Pentagon CTO ‘pretty confident’ about life after Anthropic
When Defense Secretary Pete Hegseth gave Anthropic 180 days to comply with the supply chain risk designation, it looked like a countdown to an existential moment for the company.

When Defense Secretary Pete Hegseth gave Anthropic 180 days to comply with the supply chain risk designation, it looked like a countdown to an existential moment for the company. Pentagon CTO Emil Michael suggests the Pentagon sees it differently.
"We have four frontier models. All of them are proving to be largely interchangeable from the user perspective," Michael, the undersecretary for research and engineering, said at the McAleese Defense Programs conference Tuesday. On replacing Claude before the six-month deadline imposed by President Trump, he said he was "pretty confident."
The framing is a blunt instrument: the model Anthropic built its reputation on — Claude, the first frontier system cleared for classified use — is functionally equivalent to three others already in the queue. OpenAI is already deployed. Google's Gemini is next. xAI is in the approval process.
The message, delivered at a defense industry conference in front of contractors and military officials, is also directed at Anthropic: the leverage is not what the company thought it had.
Until February, Anthropic was the only AI company with a model cleared for the Pentagon's classified cloud. Claude ran inside the Maven Smart System alongside Palantir and Amazon Web Services, providing intelligence analysts with a unified picture from multiple sensor feeds. It was used in the operation that captured Venezuelan President Nicolas Maduro in January. Lt. Gen. Jack Shanahan, the former director of the Pentagon's Joint Artificial Intelligence Center, called it "the single most widely deployed AI system in the US military."
That position evaporated in weeks. OpenAI signed an agreement with the Pentagon through Amazon's cloud division in late February, securing the classified work Anthropic vacated. The company — which previously limited itself to unclassified federal contracts — now has the mandate Anthropic once held.
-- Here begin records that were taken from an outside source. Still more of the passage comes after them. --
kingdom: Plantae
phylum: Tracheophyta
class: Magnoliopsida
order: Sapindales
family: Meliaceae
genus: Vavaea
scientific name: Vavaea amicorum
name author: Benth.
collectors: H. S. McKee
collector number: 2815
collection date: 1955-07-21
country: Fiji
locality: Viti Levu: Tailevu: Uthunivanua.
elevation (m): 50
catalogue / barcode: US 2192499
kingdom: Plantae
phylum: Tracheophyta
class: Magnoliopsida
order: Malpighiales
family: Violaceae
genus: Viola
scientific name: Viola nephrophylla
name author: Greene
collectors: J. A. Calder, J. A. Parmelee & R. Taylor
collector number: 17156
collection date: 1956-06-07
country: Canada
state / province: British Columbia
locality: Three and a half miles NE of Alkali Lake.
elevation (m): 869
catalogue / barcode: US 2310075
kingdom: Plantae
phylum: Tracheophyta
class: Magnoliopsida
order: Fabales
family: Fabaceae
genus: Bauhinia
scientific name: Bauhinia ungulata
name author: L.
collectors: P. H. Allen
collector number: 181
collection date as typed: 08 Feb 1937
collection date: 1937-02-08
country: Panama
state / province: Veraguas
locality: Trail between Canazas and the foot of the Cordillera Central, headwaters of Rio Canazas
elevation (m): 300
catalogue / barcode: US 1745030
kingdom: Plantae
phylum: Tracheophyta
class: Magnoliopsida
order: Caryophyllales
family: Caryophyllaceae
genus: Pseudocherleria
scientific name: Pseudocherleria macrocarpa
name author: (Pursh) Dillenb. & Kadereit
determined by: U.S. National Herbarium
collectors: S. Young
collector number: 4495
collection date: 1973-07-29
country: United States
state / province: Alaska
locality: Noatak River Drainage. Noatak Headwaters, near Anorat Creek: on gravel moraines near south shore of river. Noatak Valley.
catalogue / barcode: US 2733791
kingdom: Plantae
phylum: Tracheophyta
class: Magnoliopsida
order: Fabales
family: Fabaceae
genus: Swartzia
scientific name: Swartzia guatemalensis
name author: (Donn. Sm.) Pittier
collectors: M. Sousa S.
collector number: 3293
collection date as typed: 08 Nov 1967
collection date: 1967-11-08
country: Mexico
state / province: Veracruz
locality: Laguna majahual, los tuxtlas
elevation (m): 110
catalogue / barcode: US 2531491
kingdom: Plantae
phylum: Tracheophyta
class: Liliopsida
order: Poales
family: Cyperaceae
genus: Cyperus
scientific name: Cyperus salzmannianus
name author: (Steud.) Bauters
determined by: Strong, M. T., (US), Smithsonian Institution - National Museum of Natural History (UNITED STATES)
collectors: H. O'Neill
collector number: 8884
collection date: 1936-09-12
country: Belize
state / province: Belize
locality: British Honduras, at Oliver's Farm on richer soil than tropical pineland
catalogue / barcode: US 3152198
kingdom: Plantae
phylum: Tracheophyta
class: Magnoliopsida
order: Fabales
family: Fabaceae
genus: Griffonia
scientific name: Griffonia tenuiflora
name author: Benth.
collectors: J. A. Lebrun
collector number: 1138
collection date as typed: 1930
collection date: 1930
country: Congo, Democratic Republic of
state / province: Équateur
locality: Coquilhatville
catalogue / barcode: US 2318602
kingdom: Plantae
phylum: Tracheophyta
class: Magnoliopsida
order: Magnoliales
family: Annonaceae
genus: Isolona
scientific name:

Cameron Stanley, the Pentagon's chief digital and AI officer, told Bloomberg the transition from Anthropic's models currently used in US operations in Iran would take "more than a month," though work is underway. The department is also developing its own LLMs in government-owned environments, with engineering begun and operational deployment expected "very soon." The Pentagon, in other words, is simultaneously plugging the gap with existing vendors and building alternatives for the long run.
Emil Michael said hours after Anthropic filed its lawsuit against the government that the military was moving on and there was little chance of reviving talks. Thomas Kurian, CEO of Google Cloud, had met with Michael on February 26 to pitch Gemini as a replacement.
The interchangeable-models argument has a practical test ahead. Claude had a specific reputation among military users for its interface — analysts found it easier to work with than alternatives. Whether Gemini or OpenAI's models replicate that operational advantage at scale is an open question. Stanley acknowledged the transition will take time. And the Palantir-built Maven Smart System, which Claude runs inside, was not designed with multiple model backends in mind — re-engineering that integration is not trivial.
But the message from the top is clear: Anthropic's safety red lines — no autonomous weapons, no mass surveillance of Americans — are not considered switching costs by the people making the decision. They are reasons to switch.